Keti Sharif – A-Z Bellydance
This approach makes a lot of sense. By the time a dancer is at performance level, she knows a wide range of steps, and trying to pluck exactly the right single move from her head "on the fly" is almost impossible. With these systems, the dancer can string together several pre-choreographed combos instead of having to find individual steps, giving herself breathing space. I notice many experienced performers do this naturally: most dancers have a "signature move" that they fall back on, and many develop a habit of always associating two moves (my teacher, for instance, would always follow hip lifts walking forward with undulations moving back).
The difference between Sherif's A to Z and the rest is that Sherif presents it as an entire teaching syllabus. Teachers can gain certification in the method.

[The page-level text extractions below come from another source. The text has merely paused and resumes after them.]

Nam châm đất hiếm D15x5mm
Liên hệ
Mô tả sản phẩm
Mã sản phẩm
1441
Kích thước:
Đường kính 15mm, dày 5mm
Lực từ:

At its core are twenty-six 16-count combinations, based on the "rule of fours" which most dancers will be familiar with, meaning four repetitions of four each.
I notice teachers who have attended face-to-face teacher training with Keti are full of praise for her method. Reviews from teachers who've tried to learn the method from the DVD's seem more mixed. For myself, I'm not totally convinced about it as a complete teaching method - however, I can see how the different combinations offer an interesting way to teach not just the steps, but also spatial awareness and performance techniques at the same time.
I don't ascribe to the view of bellydance as some kind of superior, mystical dance form, so I do find some of Sherif's terminology irritating (calling directions of travel "Sacred Geometry", for instance, when they are the exact same directions you'll learn in any dance genre!). But if that doesn't bother you - or if it suits you - then you'll find value in this DVD.